-- SOURCE DATA follows --

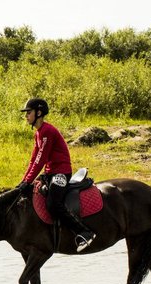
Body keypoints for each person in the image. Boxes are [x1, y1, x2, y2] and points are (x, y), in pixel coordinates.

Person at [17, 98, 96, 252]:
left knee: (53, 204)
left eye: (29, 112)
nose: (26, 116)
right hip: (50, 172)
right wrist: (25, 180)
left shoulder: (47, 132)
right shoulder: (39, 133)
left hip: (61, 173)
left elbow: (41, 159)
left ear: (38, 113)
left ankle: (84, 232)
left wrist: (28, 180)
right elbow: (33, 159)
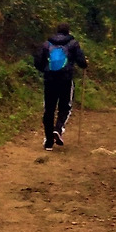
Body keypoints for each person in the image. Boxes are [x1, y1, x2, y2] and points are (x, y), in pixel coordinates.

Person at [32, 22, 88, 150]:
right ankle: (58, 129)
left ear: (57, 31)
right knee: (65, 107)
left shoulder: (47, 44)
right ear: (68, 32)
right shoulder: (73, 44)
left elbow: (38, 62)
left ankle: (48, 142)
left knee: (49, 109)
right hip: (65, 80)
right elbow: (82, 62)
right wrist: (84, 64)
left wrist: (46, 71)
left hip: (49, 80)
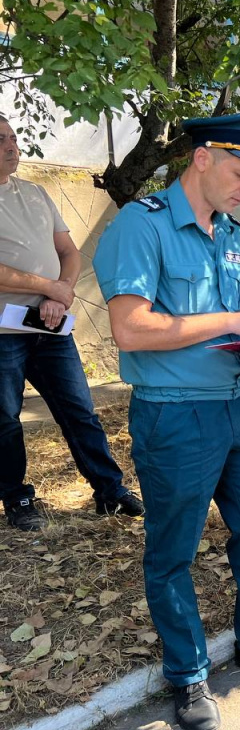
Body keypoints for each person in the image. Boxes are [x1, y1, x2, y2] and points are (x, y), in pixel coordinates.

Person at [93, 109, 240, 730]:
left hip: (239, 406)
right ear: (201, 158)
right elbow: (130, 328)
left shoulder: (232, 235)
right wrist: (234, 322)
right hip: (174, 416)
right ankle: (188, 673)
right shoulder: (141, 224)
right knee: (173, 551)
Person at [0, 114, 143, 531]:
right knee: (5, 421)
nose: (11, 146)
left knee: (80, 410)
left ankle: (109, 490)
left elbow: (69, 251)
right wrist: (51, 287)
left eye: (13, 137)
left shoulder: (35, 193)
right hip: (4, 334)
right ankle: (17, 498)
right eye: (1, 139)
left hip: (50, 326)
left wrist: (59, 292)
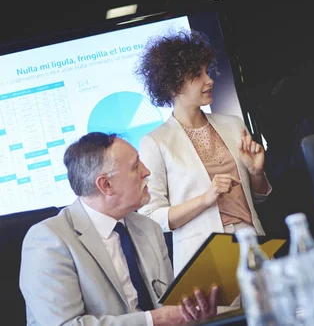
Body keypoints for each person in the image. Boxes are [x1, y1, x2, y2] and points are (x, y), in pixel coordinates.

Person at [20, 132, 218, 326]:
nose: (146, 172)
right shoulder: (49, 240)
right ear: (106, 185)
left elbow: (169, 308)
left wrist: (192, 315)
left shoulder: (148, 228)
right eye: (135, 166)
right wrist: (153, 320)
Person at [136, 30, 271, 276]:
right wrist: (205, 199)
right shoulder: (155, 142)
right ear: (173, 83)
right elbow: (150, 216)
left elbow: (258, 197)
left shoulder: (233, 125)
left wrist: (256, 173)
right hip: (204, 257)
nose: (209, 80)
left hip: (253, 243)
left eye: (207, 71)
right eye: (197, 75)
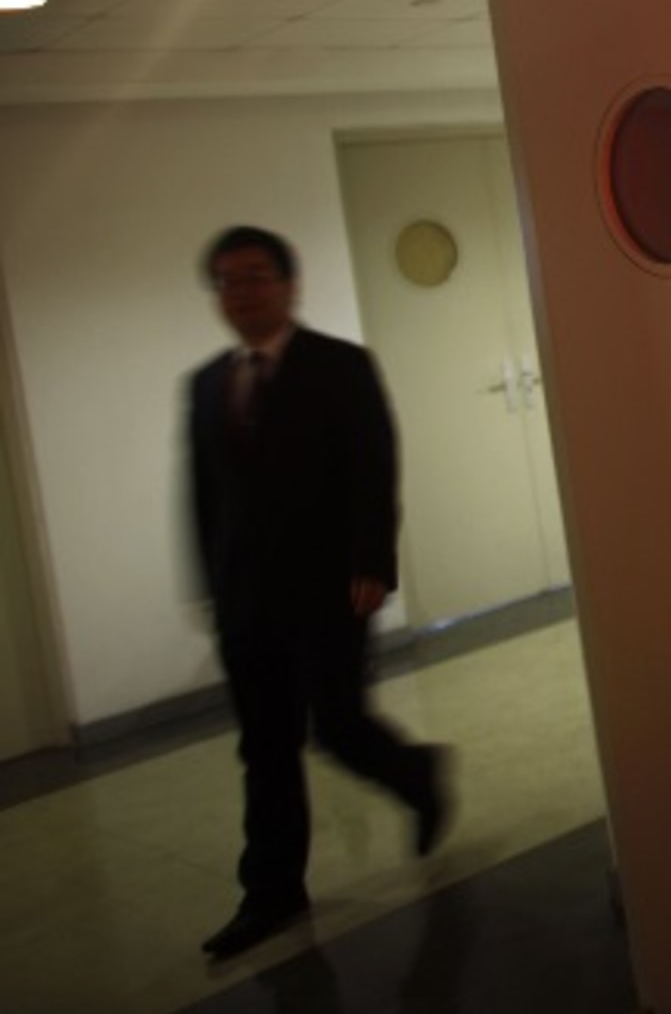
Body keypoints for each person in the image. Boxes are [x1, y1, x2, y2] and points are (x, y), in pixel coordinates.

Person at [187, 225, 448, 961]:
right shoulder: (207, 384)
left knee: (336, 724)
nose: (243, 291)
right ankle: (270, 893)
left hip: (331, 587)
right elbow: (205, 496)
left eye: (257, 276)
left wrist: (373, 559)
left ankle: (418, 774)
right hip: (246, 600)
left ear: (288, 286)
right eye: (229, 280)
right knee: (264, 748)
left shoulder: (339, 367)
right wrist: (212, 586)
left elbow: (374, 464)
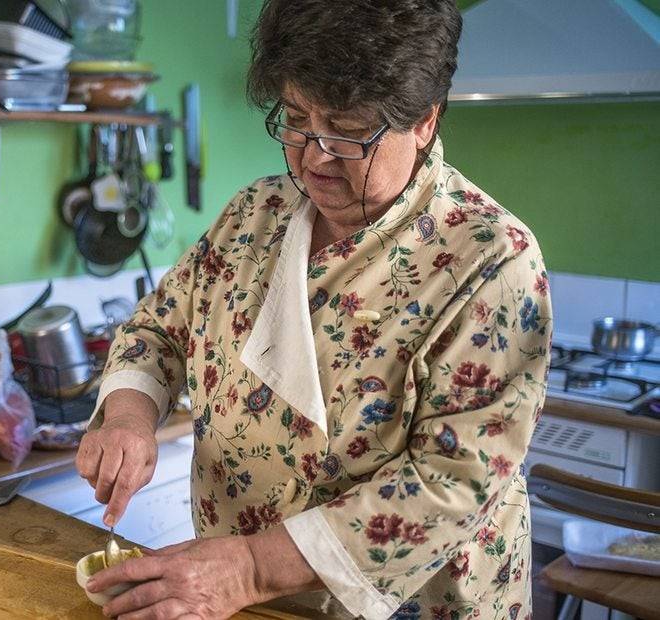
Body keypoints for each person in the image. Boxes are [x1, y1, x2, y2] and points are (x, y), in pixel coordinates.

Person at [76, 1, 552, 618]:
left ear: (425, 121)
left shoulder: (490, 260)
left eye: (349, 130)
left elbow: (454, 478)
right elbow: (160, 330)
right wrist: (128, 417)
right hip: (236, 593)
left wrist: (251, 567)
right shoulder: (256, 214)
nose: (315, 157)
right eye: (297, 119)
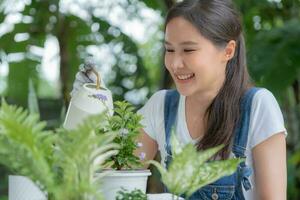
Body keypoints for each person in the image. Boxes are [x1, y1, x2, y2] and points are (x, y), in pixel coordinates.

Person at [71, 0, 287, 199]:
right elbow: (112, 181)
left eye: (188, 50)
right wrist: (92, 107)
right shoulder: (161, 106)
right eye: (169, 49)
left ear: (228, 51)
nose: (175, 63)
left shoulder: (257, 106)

-- SOURCE DATA concluded --

**WHAT YOU HAVE TO DO**
Please set down each line of the listing above word for word, skipping any pictures.

**THE COMPLETED TASK**
Body keypoints for each person in the image. Boxes are [x1, y1, x2, y2] and points are (x, y), in pixel coordinates.

Person at [17, 98, 96, 252]:
left knee: (53, 204)
left eye: (29, 112)
nose: (26, 116)
right hip: (50, 172)
right wrist: (25, 180)
left shoulder: (47, 132)
right shoulder: (39, 133)
left hip: (61, 173)
left elbow: (41, 159)
left ear: (38, 113)
left ankle: (84, 232)
left wrist: (28, 180)
right elbow: (33, 159)
Body keypoints for each person in the image. Boxes are [x1, y1, x2, y2] and points are (x, y), in pixel coordinates.

Person at [32, 22, 88, 150]:
right ankle: (58, 129)
left ear: (57, 31)
right knee: (65, 107)
left shoulder: (47, 44)
right ear: (68, 32)
right shoulder: (73, 44)
left elbow: (38, 62)
left ankle: (48, 142)
left knee: (49, 109)
right hip: (65, 80)
right elbow: (82, 62)
right wrist: (84, 64)
left wrist: (46, 71)
left hip: (49, 80)
Body keypoints for each person in the image. Boxes are [x1, y1, x2, y2] and points are (x, y), in pixel coordinates.

Person at [93, 109, 240, 730]:
left hip: (239, 406)
right ear: (201, 158)
right elbow: (130, 328)
left shoulder: (232, 235)
right wrist: (234, 322)
right hip: (174, 416)
right ankle: (188, 673)
right shoulder: (141, 224)
right knee: (173, 551)
Person at [0, 114, 143, 531]:
right knee: (5, 421)
nose: (11, 146)
left knee: (80, 410)
left ankle: (109, 490)
left elbow: (69, 251)
right wrist: (51, 287)
left eye: (13, 137)
left shoulder: (35, 193)
right hip: (4, 334)
right ankle: (17, 498)
right eye: (1, 139)
left hip: (50, 326)
left wrist: (59, 292)
Body keypoints for each person in the image. Boxes are [x1, y1, x2, y2] and points are (x, y), in pixel coordinates.

Person at [20, 132, 218, 326]:
nose: (146, 172)
right shoulder: (49, 240)
right ear: (106, 185)
left elbow: (169, 308)
left wrist: (192, 315)
left shoulder: (148, 228)
right eye: (135, 166)
right wrist: (153, 320)
Person at [136, 30, 271, 276]:
right wrist: (205, 199)
right shoulder: (155, 142)
right ear: (173, 83)
right elbow: (150, 216)
left elbow: (258, 197)
left shoulder: (233, 125)
left wrist: (256, 173)
right hip: (204, 257)
nose: (209, 80)
left hip: (253, 243)
left eye: (207, 71)
right eye: (197, 75)
Body keypoints for each person in the image. Boxes are [x1, y1, x2, y2] and points are (x, y), in pixel coordinates.

Person at [187, 225, 448, 961]:
right shoulder: (207, 384)
left knee: (336, 724)
nose: (243, 291)
right ankle: (270, 893)
left hip: (331, 587)
right elbow: (205, 496)
left eye: (257, 276)
left wrist: (373, 559)
left ankle: (418, 774)
right hip: (246, 600)
left ear: (288, 286)
right eye: (229, 280)
right knee: (264, 748)
left shoulder: (339, 367)
right wrist: (212, 586)
left elbow: (374, 464)
Body keypoints for each person in the image. Boxes are [x1, y1, x2, y2] and points are (x, y), in pixel coordinates.

Person at [76, 1, 552, 618]:
left ear: (425, 121)
left shoulder: (490, 260)
left eye: (349, 130)
left elbow: (454, 478)
right elbow: (160, 330)
right wrist: (128, 417)
right hip: (236, 593)
left wrist: (251, 567)
right shoulder: (256, 214)
nose: (315, 157)
right eye: (297, 119)
Body keypoints for each person in the image. Boxes are [x1, y1, x2, y2] and points are (x, y), in pixel coordinates.

Person at [71, 0, 287, 199]:
right elbow: (112, 181)
left eye: (188, 50)
right wrist: (92, 107)
right shoulder: (161, 106)
right eye: (169, 49)
left ear: (228, 51)
nose: (175, 63)
left shoulder: (257, 106)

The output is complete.